#### RECORD EXTRACTS
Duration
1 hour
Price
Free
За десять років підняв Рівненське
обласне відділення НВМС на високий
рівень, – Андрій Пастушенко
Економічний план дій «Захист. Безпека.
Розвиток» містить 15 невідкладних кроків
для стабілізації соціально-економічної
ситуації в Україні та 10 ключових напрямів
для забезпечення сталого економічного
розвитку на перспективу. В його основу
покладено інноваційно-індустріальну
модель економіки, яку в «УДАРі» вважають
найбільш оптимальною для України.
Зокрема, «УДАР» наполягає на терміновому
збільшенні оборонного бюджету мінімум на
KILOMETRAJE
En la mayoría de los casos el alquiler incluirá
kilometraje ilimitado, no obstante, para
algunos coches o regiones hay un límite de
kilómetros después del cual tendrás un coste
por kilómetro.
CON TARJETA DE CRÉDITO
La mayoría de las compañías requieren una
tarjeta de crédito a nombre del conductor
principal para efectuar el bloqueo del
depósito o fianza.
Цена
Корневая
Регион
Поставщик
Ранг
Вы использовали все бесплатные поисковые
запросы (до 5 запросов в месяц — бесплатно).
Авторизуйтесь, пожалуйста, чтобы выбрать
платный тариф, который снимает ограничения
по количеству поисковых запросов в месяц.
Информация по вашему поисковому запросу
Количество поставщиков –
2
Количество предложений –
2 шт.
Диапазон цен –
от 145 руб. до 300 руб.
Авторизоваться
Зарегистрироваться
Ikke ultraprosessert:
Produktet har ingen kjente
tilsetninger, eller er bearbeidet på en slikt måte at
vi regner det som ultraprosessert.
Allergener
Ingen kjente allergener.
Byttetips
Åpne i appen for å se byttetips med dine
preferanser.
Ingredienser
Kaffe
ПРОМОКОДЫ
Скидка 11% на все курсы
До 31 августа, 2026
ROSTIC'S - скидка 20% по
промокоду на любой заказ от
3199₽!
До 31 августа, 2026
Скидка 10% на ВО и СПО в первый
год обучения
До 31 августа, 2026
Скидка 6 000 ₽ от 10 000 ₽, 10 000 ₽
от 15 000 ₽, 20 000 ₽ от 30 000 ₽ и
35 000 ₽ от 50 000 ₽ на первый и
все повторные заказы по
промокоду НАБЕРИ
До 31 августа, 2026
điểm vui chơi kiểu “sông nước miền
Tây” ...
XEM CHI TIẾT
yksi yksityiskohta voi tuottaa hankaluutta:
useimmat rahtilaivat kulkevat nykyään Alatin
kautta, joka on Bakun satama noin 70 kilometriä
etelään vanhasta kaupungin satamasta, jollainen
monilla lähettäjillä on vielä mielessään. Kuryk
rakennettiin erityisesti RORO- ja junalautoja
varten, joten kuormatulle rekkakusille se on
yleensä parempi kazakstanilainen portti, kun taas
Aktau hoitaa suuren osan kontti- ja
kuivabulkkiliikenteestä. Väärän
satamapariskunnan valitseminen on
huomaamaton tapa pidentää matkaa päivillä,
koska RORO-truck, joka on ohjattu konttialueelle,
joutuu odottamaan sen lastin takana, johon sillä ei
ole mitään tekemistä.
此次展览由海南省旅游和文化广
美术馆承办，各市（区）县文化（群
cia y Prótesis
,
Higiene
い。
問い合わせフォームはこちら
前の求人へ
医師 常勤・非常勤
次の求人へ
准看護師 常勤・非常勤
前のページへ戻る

#### WORK TO BE COMPLETED
From the material above, copy every line where the word "Количество" is found.

#### EXERCISE OUTPUT
Количество поставщиков –
Количество предложений –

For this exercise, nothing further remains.